What has happened in Europe over the last 50 years since the Treaty of Rome is truly remarkable. It has shown that nations with different ambitions and dreams can be molded into a single matrix of unity in diversity. It is a triumph of reason over vanity. The common legacy of a thousand years of wars and misery, with Christianity and Hellenistic culture binding them all, have cemented a New Europe committed to the pursuit of peace and prosperity. Europe's momentum of integration has hardly slowed; it is expected to keep expanding to the east until it reaches the Ural Mountains.
What implications does the European Union model have for Asia? Should Asia follow this path, build a single market and a borderless region? The answer, I believe, is unequivocally yes. Already, Japan and South Korea, despite their political differences and never-ending squabbles over a history of conquest and apology, are quietly talking about waving visa requirements for each other’s citizens. Their steel and automobile industries are closely linked through mutual investment and exchanges of technology. China and India, with a combined population of 2.3 billion, have become a major market for Korean goods. East Asians, at least, are building these increasingly peaceful interactions upon a common heritage of Buddhism and Confucian culture.
But is Asia politically ready for such a big leap? Not yet, but it is clearly becoming more aware of the possibility, thanks to the pace of economic empowerment. What Asia needs today are an Asian Jean Monnet and Robert Schuman to launch the debate over future regional integration. Asia has not had a towering visionary leader since the departure of Gandhi.

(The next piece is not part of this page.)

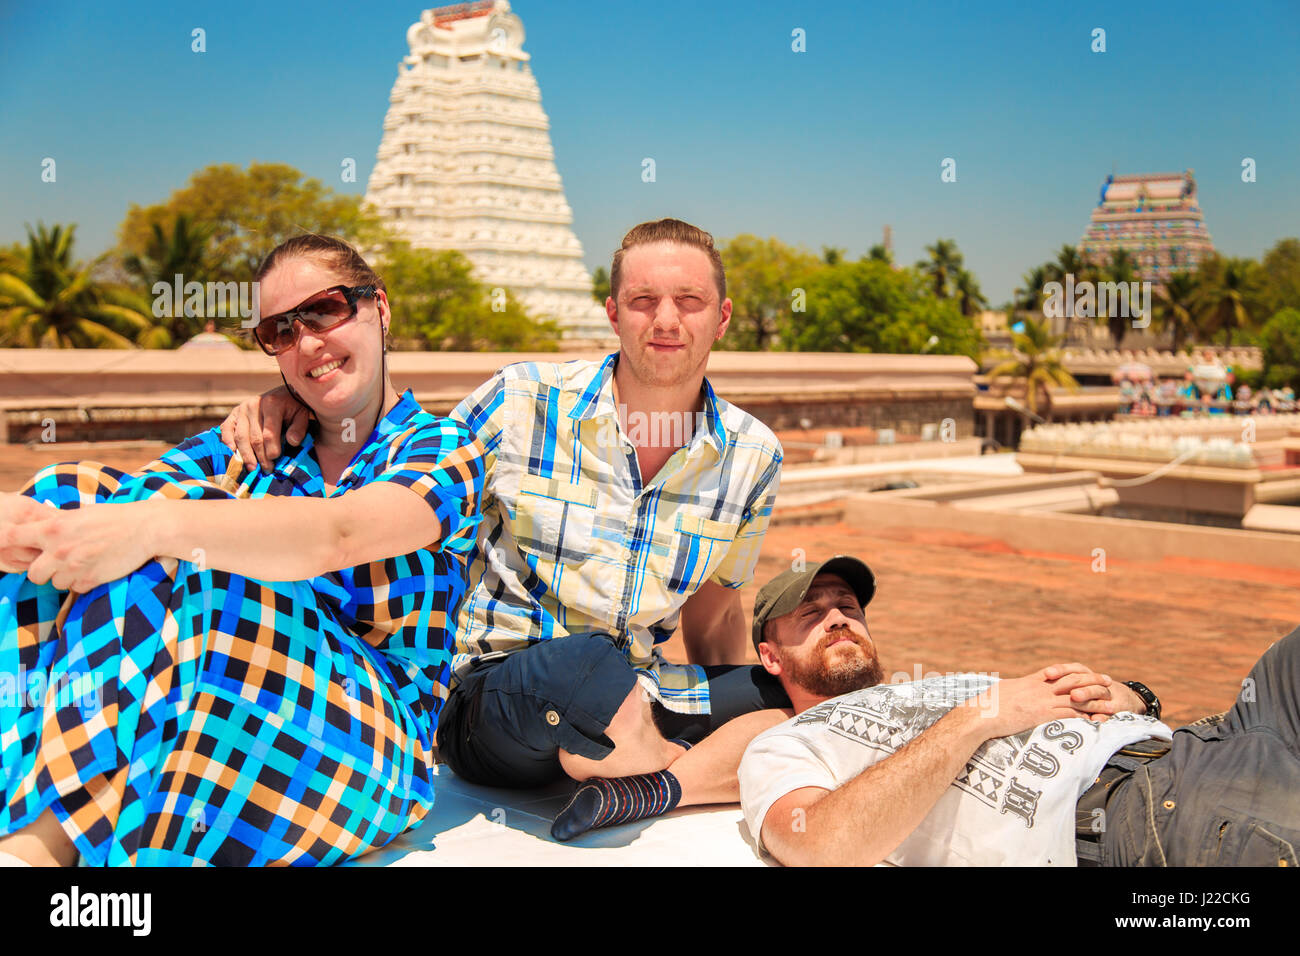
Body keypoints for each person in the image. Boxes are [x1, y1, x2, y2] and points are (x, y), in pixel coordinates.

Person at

Two things are vital for this process to begin: the speedy achievement of regional economic integration, spreading the desire for further development and prosperity within a borderless Asia. Development also helps end war and focus efforts on conflict resolution; after all, the parties have more to lose. At the same time, regional powers like Japan and China must take the lead in starting an Asian version of the Helsinki Process by launching an Organization for Security and Cooperation in Asia, to promote dialogue and detente. Promotion of human rights and exchanges of science, technology and culture within the region should be facilitated by this multilateral channel.
Arrival of the age of development in China and India, Asia's two largest nations, has made it possible to start dreaming about an Asian Union based on economic benefits and common political aspirations. The success of the European Union has shown the way. Asia can, and should, follow its path. It is the way of the future.